Location: Pennsylvania USA
Joined: 07 Aug 2011

Posts: 580

PostPosted: Wed 26 Dec, 2012 8:43 am    Post subject:         Reply with quote

a belt sander is one of the most useful tools i've found in my shop - but it takes a little time to use it correctly. the first video showed i don't agree with the degree of bevel for that type of knife. you only use the slack of the belt to make a rounded edge which is more suitable for choppers rather than cutters. there should be a flat section of the grinder that the belt rides over that will provide a backing to make a flat grind on the edge.

if you ever want to use a bench sander for putting on a edge - remember that as soon as the metal is too hot to hold with bare hands - you have to put it down until to cools. a bench sander removes a lot of meat probably more than a bench grinder because it contacts more surface area, the belts just don't hold up as long as a grinder wheel does. thats why i use mine to refine lines for a short period of time.

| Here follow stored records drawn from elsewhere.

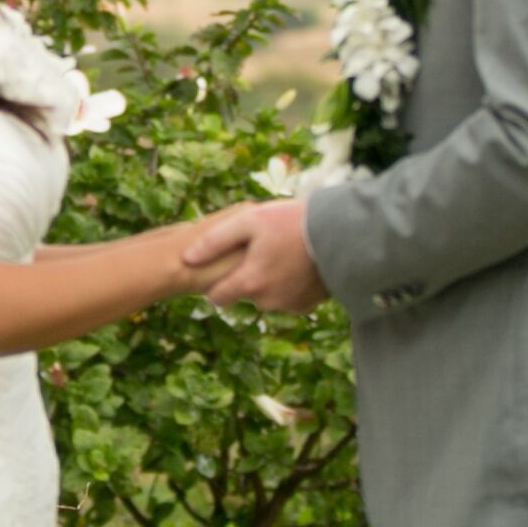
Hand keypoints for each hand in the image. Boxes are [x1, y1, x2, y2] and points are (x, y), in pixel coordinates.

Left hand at [182, 197, 327, 312]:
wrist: (341, 234)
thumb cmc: (292, 222)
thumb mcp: (250, 221)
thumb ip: (215, 240)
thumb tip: (187, 258)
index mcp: (250, 282)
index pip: (217, 296)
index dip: (216, 281)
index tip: (225, 266)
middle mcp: (267, 301)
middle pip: (243, 295)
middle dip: (246, 277)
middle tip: (261, 250)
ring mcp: (289, 305)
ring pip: (266, 297)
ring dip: (268, 282)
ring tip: (282, 254)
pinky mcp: (307, 305)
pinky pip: (287, 299)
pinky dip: (288, 286)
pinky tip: (296, 265)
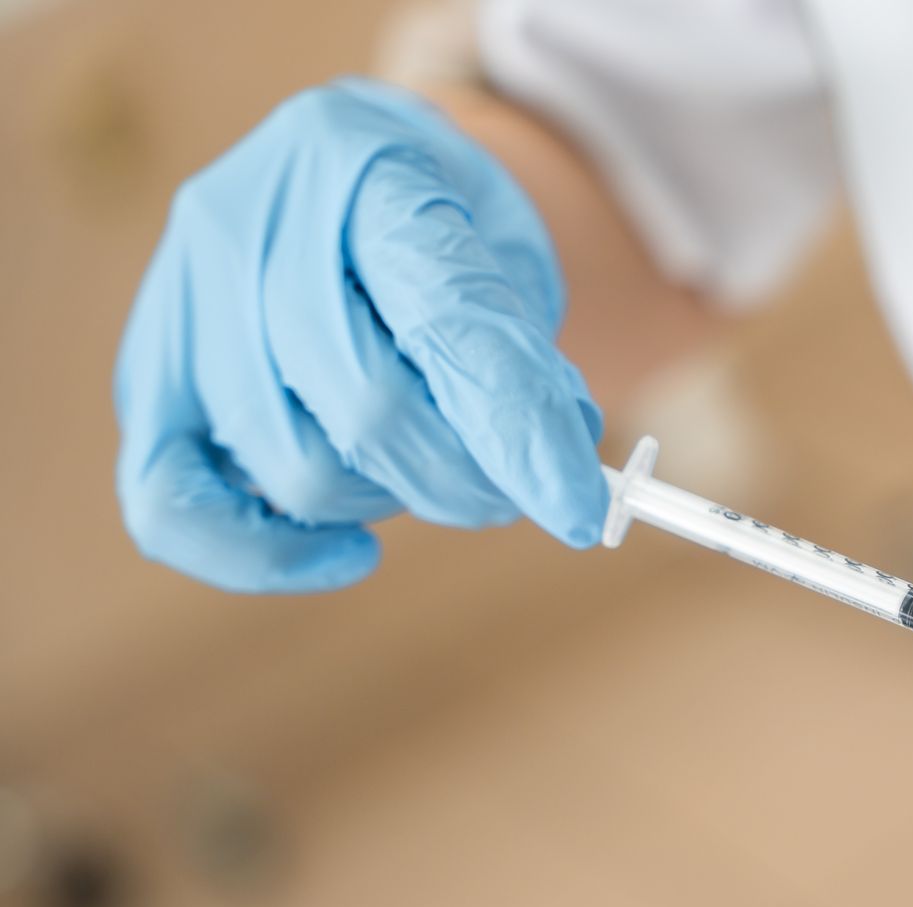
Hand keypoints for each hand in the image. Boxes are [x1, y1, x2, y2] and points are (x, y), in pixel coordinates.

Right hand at [114, 79, 605, 591]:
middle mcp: (249, 220)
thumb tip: (554, 481)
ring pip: (297, 471)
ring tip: (428, 454)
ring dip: (393, 500)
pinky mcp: (146, 374)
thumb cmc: (443, 221)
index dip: (520, 431)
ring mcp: (181, 298)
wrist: (351, 177)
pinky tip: (352, 552)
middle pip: (368, 411)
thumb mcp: (509, 253)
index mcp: (366, 161)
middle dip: (468, 479)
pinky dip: (267, 555)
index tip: (580, 511)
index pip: (448, 321)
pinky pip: (171, 505)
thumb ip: (528, 359)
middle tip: (513, 485)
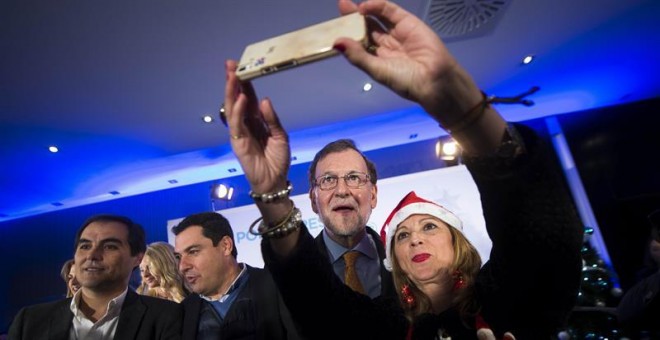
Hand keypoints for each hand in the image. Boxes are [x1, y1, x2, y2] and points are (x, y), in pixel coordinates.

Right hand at [224, 60, 289, 193]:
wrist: (275, 180)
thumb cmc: (277, 158)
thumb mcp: (280, 135)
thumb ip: (272, 119)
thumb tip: (264, 100)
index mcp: (256, 119)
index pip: (247, 97)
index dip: (244, 82)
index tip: (240, 66)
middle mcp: (246, 123)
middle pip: (236, 99)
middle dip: (233, 82)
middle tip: (230, 65)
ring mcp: (240, 132)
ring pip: (232, 108)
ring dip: (231, 92)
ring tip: (232, 76)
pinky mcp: (238, 142)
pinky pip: (236, 124)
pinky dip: (237, 111)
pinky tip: (239, 99)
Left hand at [334, 0, 482, 123]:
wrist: (434, 79)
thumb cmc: (405, 80)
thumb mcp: (377, 70)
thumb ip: (357, 56)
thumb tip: (335, 43)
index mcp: (377, 59)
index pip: (358, 42)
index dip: (346, 33)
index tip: (332, 27)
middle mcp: (385, 45)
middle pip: (365, 28)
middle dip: (351, 19)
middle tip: (341, 6)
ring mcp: (396, 33)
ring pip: (375, 18)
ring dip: (362, 11)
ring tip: (347, 6)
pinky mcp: (407, 22)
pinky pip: (390, 11)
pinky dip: (377, 6)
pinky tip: (364, 7)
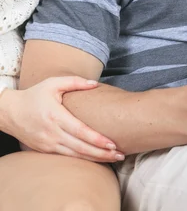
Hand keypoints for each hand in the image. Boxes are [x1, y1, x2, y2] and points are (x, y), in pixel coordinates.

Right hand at [0, 77, 124, 161]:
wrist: (11, 112)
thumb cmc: (35, 95)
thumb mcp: (53, 83)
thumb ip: (75, 82)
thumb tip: (95, 83)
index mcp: (56, 116)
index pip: (80, 131)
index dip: (97, 139)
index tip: (112, 143)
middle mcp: (52, 133)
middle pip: (80, 148)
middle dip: (101, 153)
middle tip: (119, 154)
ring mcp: (48, 144)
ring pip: (75, 156)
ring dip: (94, 159)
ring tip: (112, 159)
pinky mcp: (45, 150)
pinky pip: (66, 157)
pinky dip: (82, 159)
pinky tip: (95, 159)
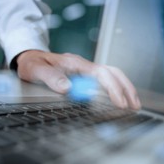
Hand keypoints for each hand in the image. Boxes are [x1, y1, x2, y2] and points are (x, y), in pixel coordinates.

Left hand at [16, 50, 140, 109]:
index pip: (101, 74)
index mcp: (75, 63)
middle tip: (134, 106)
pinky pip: (104, 80)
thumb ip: (50, 77)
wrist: (29, 57)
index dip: (112, 88)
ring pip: (111, 75)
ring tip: (133, 104)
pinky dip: (115, 89)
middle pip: (112, 72)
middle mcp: (83, 65)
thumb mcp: (36, 70)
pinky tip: (119, 99)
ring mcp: (84, 70)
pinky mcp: (83, 75)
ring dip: (124, 88)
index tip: (119, 103)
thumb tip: (68, 88)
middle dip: (126, 88)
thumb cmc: (32, 63)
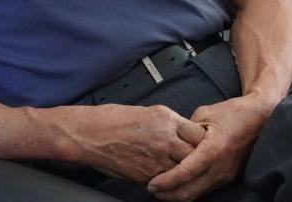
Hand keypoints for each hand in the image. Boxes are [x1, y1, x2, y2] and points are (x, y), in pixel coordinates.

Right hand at [77, 104, 206, 183]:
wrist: (89, 134)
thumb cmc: (110, 120)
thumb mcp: (144, 112)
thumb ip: (166, 123)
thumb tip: (180, 133)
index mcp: (165, 118)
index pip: (199, 133)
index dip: (201, 141)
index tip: (201, 144)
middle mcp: (164, 138)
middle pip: (196, 154)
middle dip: (196, 158)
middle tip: (195, 160)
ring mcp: (156, 158)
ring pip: (183, 170)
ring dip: (182, 170)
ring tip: (179, 169)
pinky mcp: (147, 174)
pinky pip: (166, 179)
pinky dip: (166, 179)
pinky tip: (161, 174)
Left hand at [146, 96, 270, 200]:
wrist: (260, 119)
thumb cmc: (231, 113)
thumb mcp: (203, 114)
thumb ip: (186, 131)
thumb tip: (169, 142)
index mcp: (213, 150)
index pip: (186, 173)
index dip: (167, 181)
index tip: (151, 184)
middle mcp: (221, 168)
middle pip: (190, 191)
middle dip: (168, 195)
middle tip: (151, 189)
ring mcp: (226, 175)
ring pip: (198, 194)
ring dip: (178, 194)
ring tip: (160, 189)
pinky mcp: (228, 177)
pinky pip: (205, 189)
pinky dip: (190, 190)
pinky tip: (177, 185)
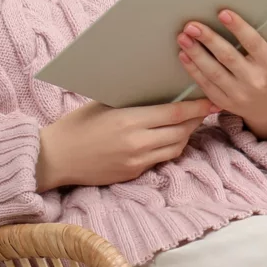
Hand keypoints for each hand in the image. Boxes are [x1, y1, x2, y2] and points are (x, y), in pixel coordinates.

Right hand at [35, 99, 213, 189]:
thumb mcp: (103, 106)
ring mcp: (137, 160)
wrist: (55, 158)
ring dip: (186, 134)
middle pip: (181, 131)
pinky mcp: (134, 173)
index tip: (211, 100)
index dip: (197, 107)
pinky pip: (161, 158)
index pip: (175, 113)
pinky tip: (170, 137)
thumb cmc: (76, 126)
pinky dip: (171, 147)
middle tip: (205, 109)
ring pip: (176, 147)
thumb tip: (160, 93)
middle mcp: (137, 142)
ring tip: (189, 122)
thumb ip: (132, 103)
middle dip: (196, 120)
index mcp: (129, 120)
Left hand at [177, 7, 266, 141]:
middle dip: (209, 40)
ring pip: (213, 72)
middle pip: (229, 58)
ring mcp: (238, 94)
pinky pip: (205, 85)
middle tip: (192, 25)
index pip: (254, 44)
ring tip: (183, 37)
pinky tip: (183, 54)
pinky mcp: (224, 102)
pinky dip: (193, 70)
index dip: (239, 28)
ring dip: (196, 54)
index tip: (223, 13)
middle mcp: (255, 81)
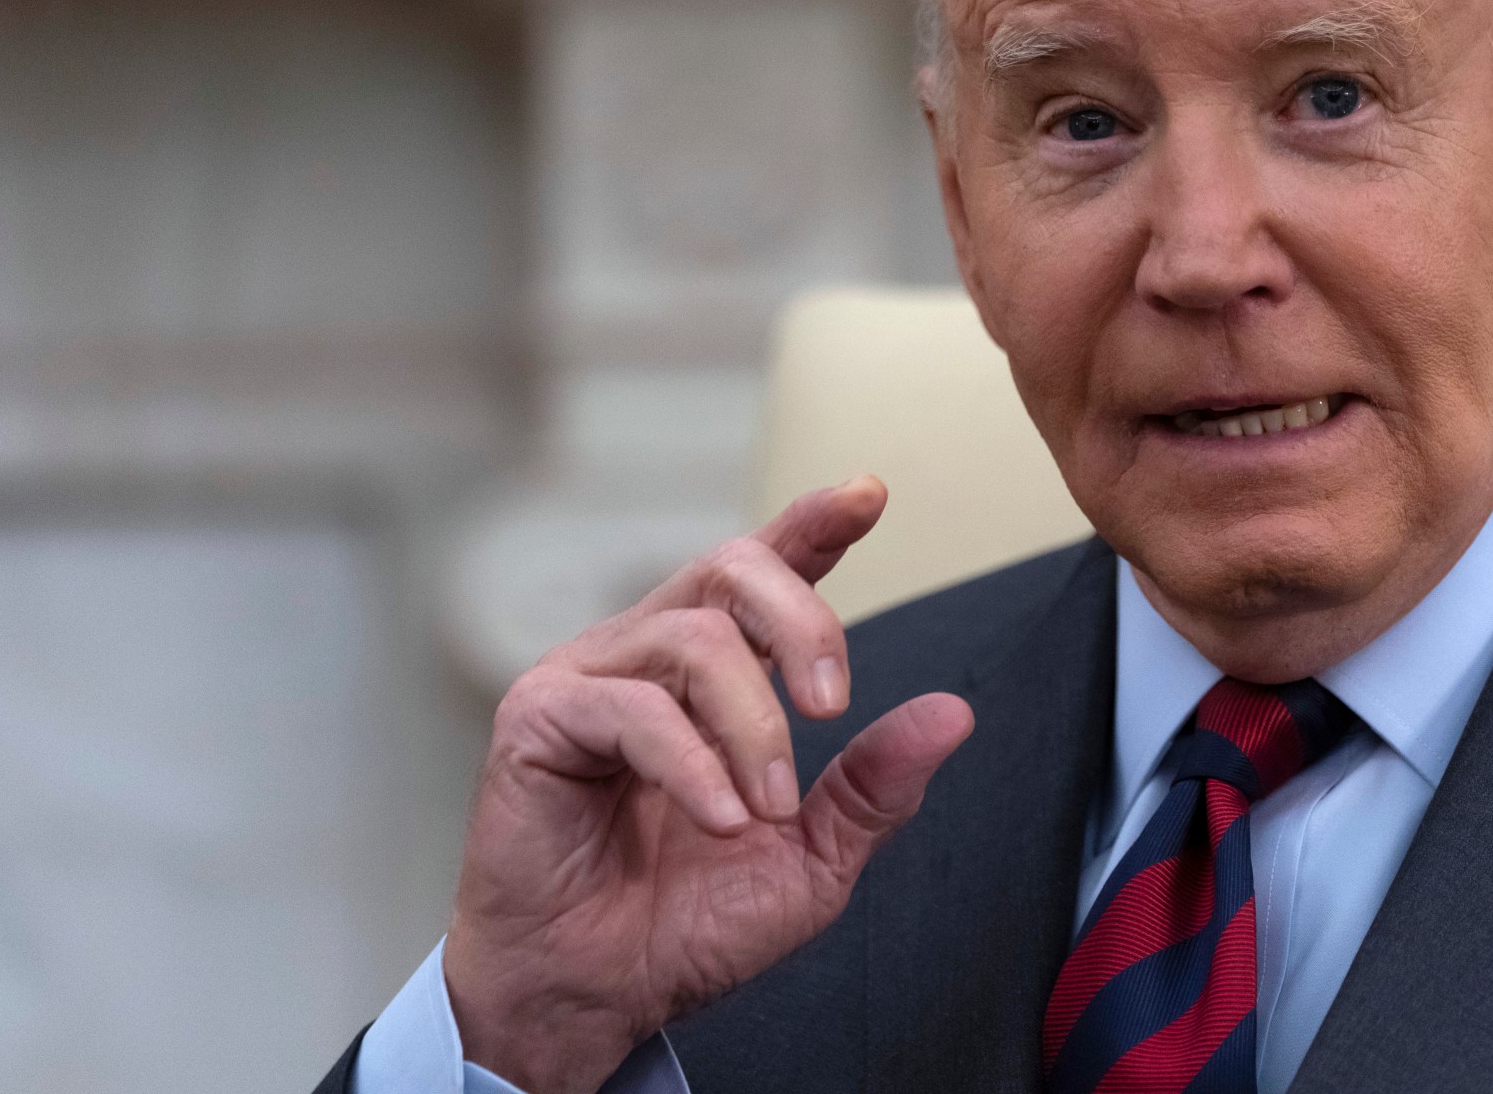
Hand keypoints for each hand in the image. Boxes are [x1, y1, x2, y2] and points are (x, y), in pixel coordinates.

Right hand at [440, 476, 975, 1093]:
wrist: (595, 997)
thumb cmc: (684, 926)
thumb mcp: (811, 858)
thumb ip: (874, 786)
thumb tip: (953, 714)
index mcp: (714, 675)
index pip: (765, 572)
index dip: (815, 524)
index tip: (868, 493)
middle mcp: (649, 655)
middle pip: (731, 566)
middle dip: (801, 620)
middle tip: (832, 705)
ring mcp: (589, 678)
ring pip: (693, 639)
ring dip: (751, 727)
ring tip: (763, 811)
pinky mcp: (539, 718)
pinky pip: (633, 708)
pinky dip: (692, 765)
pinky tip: (719, 820)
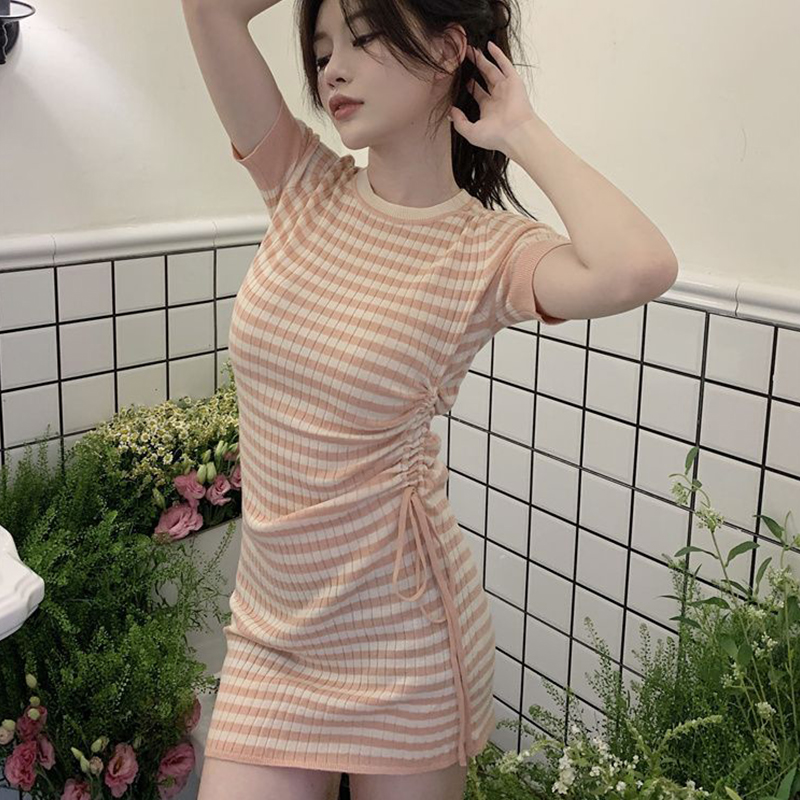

as for how sharp your sword should be - it doesn't need to be relatively all that sharp to do it's job. as long as the bevel on your edge is consistence and angled correctly, a relatively dull feeling blade will do a lot of damage. reason is that that blade does not cut dead with a sword but you attempt to run the edge through the cut. i don't really see the need to go all the way down to 1000 grit paper. i've made razor edge knifes from 600 grit, but the type of bevel helped to achieve that edge quality. a hollow grind will allow you extreme edges for good cutting quality, flat grinds are a happy middle ground that allow a good quality edge with strength, rounded edges allow for blunt force edges that withstand a lot of use but is difficult to maintain the qualities of sharpness offered by hollow and flat grinds.

if you sharpen by hand, continue to. when using any kind of power tool their a trade off. for me its control. i can control how much steel i'm removing better by hand sharpening than with any kind of grinder. and loose fingers on any kind of power tool can cause a nasty slip that results in injury, damage to the blade or bevel shallow spots etc.


on the safety front, remember that if you are going to attempt to put an edge on a blade using power tools, anything with an potential edge is dangerous. a power tool can grip steel from your hands and throw it at you with enough force to cause serious damage. safety glasses are a MUST in every stop with any rotary power tool - or a face shield. and long welder gloves preferred. i can't count how many times i've had to dig metal shavings out of my forearms when using my grinder.